The Crane Trust Inc. was formed in 1978 as part of a court-approved settlement of a controversy over the construction of Grayrocks Dam on a tributary of the Platte River in Wyoming. Its main thrust is land maintenance along the Platte River in providing overnight accommodation for the cranes, whopping cranes and other endangered species or migratory birds that use the Platte River as a respite for their annual migration to their breeding grounds in the north.

While the Crane Trust received an endowment to do its conservation and research for migratory and endangered wildlife, the spectacle of hundreds of thousands of migrating birds also proved to be an educational opportunity to show the public the importance of its work, along with allowing people to experience this natural phenomenon up close and personally.

So, this year, the Crane Trust looked outside the box for a solution.

Instead of having people come to see this extravaganza in person (which is their preference) they took the spectacle to the people via technology.

Like many things during the ongoing pandemic, experiencing things virtually, whether it is meetings or tours or presentations, has become part of the COVID-19 routine.

Crane Trust officials, working diligently, put up a closed circuit camera that can be operated and narrated by a Crane Trust expert to create a virtual experience that people around the world may tune into during the migration season from the comfort of their home. It is like being in the blind, but without the weather, which at times can be cold and miserable during late winter and early spring.
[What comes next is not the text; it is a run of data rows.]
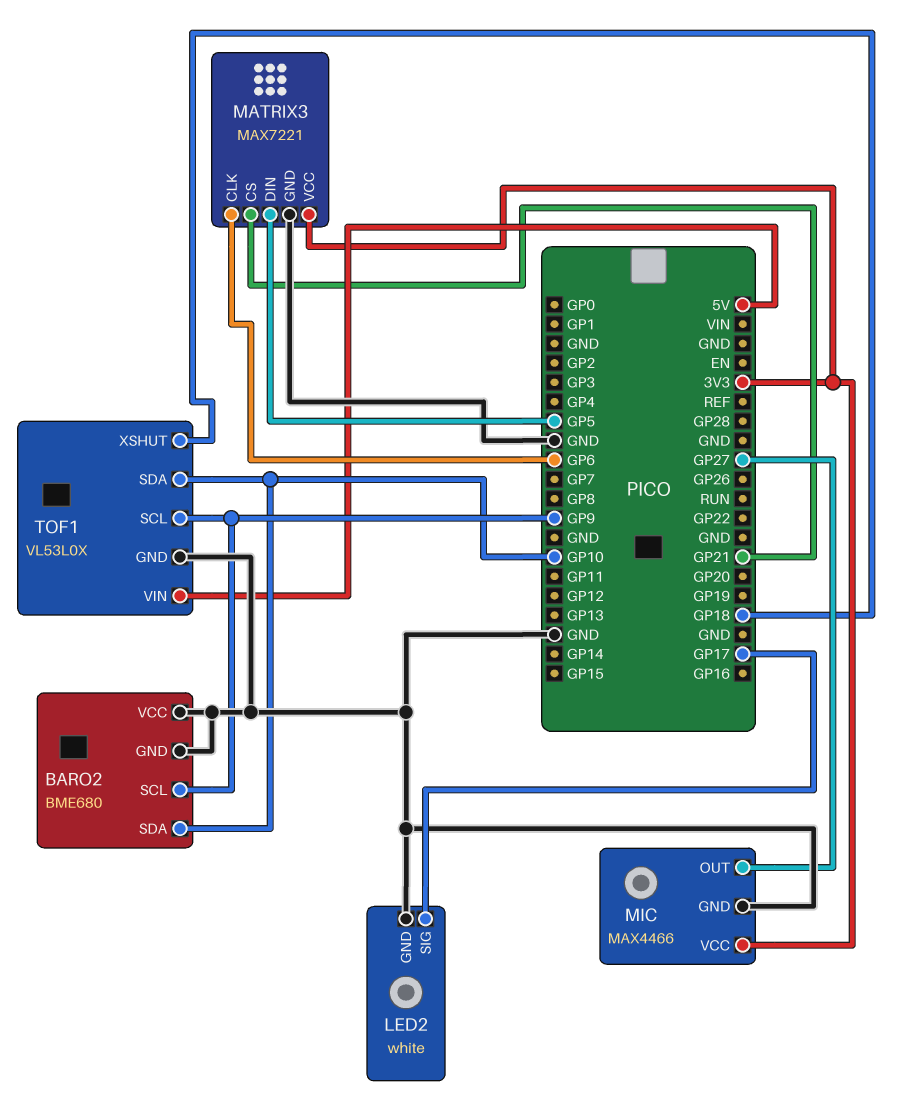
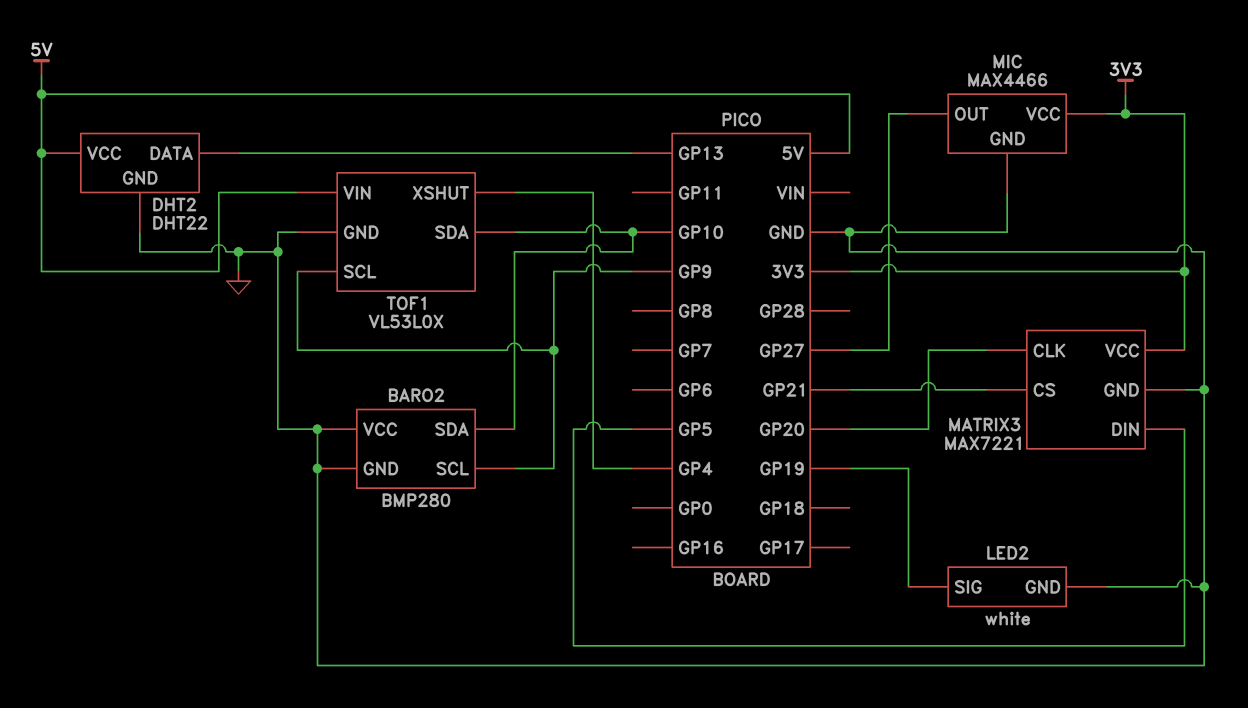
BARO2: BME680 -> BMP280
DHT2: none -> DHT22
DHT2 pin DATA: none -> GP13
DHT2 pin GND: none -> GND
DHT2 pin VCC: none -> 5V
LED2 pin SIG: GP17 -> GP19
MATRIX3 pin CLK: GP6 -> GP20
TOF1 pin XSHUT: GP18 -> GP4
“The virtual crane experience was instituted this year because we were unable to have the public in for tours this year,” said Sandra Douglas, Crane Trust community coordinator. “We had thought about it for a long time, but this (pandemic) gave us motivation this year to go ahead with the project.”

To provide the best virtual experience, Douglas said they installed fiber optic cable and a state-of-the-art camera along the river, looking to the west along the Platte River from the Crane Trust headquarters. That gives the viewer an expansive view of the river and its lodgers – the cranes – to see. The operation is flexible and can be moved to provide the best location for experiencing the cranes

The camera is controlled by an operator inside the headquarters.

“We have been able to get amazing close-up shots with this camera, which you can only get sometimes with binoculars from inside the blinds,” Douglas said.

To access the virtual crane experience, Douglas said the annual membership fee is $75. While the virtual crane experience is not a substitute to seeing the cranes up close and personally, it is a tremendous buy as you can participate in the tour experience every time it is available for the low, one-time cost compared with the $30-plus cost of a one-time personal blind tour.

“Our members can have 24/7 access to the camera portal,” Douglas said.

Along with cranes, on any given day, members can view an array of migratory birds, such as pelicans, eagles, ducks, geese and even the endangered whooping crane.

While viewers cannot manipulate the camera, they can tune in on what the camera sees at any time.

During the crane migration season, the camera operator is at the controls about a half-an-hour before sunrise and a hour before sundown when the cranes come home to roost on the river for the night. Each tour last 90 minutes. The tours are conducted Wednesday through Sunday, when a guide can conduct the tour and answer questions.

“We can point to things as they happen and intersperse the conversation with facts about the crane,” Douglas said.

Douglas said the Crane Trust probably will continue the virtual crane experience once the public blinds are reopened during migration season. But, they also hope that the virtual crane experience will draw people to central Nebraska to see it for themselves.

“More and more people are learning about the migration and the importance of maintaining this habitat,” she said.

The virtual tours will continue through March 31.

“It is evolving as we do it, but we are finding a tremendous interest and response,” Douglas said.